Notes on Deep Learning with R Chapter 1

Chapter 1 - What Is Deep Learning?

These are my notes on Chapter 1 of Deep Learning with R by Chollet and Allaire.

Deep Learning $\subset$ Machine Learning $\subset$ Artificial Intelligence

The book defines Artificial Intelligence (AI) as “the effort to automate intellectual tasks normally performed by humans”. AI includes machine learning and deep learning as well as many other applications. From the 1950s to the late 1980s, the approach to AI was to create a sufficiently large rule set that for a computer could followl; this is known as symbolic AI. This culminated in expert systems. This approach worked well for very well defined problems, but was not applicable to larger, less well defined problems (e.g. image classification and speech recognition). This lead to the next advancement in AI: machine learning.

The concept of machine learning was introduced by Alan Turing’s seminal paper Computer Machinery and Intelligence. It asks the question if a computer could go beyond “whatever we know how to order it to perform”. In symbolic AI, humans provide a set of rules and the computer uses this to process data. In machine learning, humans provide data and the computer uses it to create a set of rules. These rules can then be further applied to new data.

To perform machine learning you need three things

  1. Input data points - These are what you will give your system to learn from. E.x. Images of houses with different types of roofs.
  2. Examples of expected output - This is what your system will try to predict from the data. E.x. What type of roof each input image has in words.
  3. A way to measure whether the algorithm is doing a good job - This criteria will be used to iteratively improve the system (this is the learning). As you run the system each time it will try to optimize its output to improve this measure.

Deep learning is a further subset of machine learning. The deep comes from the amount of processing steps the system takes to go from input to output. These steps are often very simple individually, but combined can perform very well. One popular implementation of deep learning is neural networks.

Deep Learning or Nah?

Deep learning may be powerful, but it is not the only machine learning method. It is important that you choose the right method to solve your particular problem.

Probabilistic Modeling

The application of statistical principles to data analysis. Some examples include the Naive Bayes algorithms (using principles of Bayesian Statistics) and logistic regression (a simple approach often used to explore a classification task).

Kernel Methods

We’ll start with an example. A support vector machine (SVM) maps your data to a representation in a new high-dimensional space where a line (or plane/hyperplane) can be drawn in between the classes. Once this boundary is found (and often optimized), you can classify new data by simply checking which side of the boundary it is on. This group of classification algorithms are characterized by their use of the kernel trick. They classify by computing the distance between the pairs of points (in the new, output space) in your data rather than computing the coordinates of the points themselves. This is done by a kernel function that finds the distance between your data in the original space and in the new space.

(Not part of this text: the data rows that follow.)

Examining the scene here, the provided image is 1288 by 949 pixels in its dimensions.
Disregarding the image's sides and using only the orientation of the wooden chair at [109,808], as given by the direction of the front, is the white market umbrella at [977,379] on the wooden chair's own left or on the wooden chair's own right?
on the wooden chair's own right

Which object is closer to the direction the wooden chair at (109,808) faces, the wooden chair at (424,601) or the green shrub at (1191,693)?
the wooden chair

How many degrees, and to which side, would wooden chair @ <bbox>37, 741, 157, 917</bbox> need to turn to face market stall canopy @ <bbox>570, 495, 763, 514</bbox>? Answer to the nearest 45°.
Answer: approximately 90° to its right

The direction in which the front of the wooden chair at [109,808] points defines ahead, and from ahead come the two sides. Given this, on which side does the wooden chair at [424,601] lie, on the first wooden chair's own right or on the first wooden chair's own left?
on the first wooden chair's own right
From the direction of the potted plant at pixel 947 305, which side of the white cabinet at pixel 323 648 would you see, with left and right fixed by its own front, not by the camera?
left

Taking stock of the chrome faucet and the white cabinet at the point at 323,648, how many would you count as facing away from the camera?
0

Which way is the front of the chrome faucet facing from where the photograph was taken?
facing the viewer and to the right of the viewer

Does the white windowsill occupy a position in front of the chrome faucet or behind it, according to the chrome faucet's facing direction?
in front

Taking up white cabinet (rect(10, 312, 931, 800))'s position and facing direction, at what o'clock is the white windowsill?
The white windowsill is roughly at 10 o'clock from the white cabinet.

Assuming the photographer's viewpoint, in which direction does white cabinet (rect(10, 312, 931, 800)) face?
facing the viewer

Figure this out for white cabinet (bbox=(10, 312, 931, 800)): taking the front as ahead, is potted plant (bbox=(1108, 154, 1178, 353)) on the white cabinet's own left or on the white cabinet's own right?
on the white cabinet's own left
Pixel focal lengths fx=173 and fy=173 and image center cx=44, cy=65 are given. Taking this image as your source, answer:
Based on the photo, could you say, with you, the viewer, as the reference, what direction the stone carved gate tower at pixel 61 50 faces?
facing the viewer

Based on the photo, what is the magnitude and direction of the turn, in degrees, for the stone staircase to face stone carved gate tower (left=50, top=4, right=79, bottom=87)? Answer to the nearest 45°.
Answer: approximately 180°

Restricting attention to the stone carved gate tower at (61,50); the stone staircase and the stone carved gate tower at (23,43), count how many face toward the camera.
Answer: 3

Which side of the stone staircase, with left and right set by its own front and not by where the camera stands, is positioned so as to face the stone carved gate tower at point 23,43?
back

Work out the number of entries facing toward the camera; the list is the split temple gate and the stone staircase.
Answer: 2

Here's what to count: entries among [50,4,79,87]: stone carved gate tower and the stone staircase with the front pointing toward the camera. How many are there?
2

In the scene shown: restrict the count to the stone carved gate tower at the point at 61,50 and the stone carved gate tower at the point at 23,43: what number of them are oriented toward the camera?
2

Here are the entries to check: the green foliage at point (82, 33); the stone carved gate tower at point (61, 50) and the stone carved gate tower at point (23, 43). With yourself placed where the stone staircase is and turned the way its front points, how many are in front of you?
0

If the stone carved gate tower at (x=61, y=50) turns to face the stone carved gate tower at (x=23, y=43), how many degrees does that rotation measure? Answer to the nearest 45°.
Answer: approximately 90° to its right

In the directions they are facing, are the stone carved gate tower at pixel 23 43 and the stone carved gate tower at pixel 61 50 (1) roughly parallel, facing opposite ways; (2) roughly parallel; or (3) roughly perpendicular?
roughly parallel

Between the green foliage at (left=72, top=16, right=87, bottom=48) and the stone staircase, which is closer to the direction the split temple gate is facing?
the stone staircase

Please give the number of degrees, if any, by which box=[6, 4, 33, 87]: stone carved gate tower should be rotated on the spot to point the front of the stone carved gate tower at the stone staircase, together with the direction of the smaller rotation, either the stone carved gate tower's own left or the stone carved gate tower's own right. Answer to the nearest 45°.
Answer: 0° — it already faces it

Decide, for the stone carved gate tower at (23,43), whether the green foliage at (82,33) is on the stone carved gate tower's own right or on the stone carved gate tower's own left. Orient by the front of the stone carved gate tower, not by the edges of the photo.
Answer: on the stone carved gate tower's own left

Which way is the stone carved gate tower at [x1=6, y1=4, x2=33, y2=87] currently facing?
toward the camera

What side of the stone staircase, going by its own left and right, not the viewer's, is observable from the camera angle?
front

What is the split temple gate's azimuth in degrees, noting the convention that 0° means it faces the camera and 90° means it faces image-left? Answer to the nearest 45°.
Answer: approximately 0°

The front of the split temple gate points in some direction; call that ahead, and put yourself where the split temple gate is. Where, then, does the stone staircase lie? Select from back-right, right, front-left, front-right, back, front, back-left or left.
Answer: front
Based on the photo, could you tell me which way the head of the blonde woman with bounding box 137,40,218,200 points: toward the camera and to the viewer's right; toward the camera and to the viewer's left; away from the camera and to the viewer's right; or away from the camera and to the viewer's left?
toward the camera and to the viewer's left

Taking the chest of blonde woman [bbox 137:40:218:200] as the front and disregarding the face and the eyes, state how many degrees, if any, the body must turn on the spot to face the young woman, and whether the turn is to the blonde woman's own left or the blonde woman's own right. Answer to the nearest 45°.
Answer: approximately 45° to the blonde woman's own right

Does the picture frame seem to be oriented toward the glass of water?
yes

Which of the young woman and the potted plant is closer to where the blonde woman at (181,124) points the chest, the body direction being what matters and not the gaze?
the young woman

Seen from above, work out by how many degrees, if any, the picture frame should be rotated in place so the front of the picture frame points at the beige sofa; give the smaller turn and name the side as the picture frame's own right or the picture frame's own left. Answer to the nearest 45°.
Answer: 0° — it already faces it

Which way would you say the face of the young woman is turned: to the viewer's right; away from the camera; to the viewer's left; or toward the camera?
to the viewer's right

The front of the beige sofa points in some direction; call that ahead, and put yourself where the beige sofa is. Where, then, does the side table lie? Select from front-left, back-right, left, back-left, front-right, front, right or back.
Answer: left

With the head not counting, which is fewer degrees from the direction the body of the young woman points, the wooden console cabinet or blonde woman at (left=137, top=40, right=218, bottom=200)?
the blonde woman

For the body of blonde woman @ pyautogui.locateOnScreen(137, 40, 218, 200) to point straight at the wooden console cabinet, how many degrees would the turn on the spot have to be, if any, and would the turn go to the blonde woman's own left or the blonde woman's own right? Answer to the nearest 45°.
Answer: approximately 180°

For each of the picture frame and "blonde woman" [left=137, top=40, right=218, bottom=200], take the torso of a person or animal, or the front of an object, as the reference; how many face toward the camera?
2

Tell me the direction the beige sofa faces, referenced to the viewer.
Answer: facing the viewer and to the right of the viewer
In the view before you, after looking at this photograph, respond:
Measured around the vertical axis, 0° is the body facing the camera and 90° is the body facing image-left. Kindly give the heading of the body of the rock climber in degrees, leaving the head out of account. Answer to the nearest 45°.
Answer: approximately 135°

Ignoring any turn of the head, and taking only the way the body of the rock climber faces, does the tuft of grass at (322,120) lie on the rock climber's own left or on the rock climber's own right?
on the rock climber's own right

Unfortunately kernel methods do not scale well to large data sets.

Trees and Gradient Boosting

Decisions trees are a simple classification algorithm built much like a flow chart. Many simple questions are asked about a data point until a decision can be made and it is classified. To build on this, random forests and gradient boosting use many weak or simple models (such as many small decision trees) and ensemble (combine) the results to make an overall stronger prediction.

Deep Learning

A major benefit to deep learning that is absent in the other methods is that it automated feature engineering. It can find hidden relationships in the data that go unfound even by ensembling other methods. This is because other methods are greedy, they try to optimize performance individually; while combining them may improve performance, it has diminishing returns. Deep learning creates relationships layer-by-layer which are updated as the network optimizes.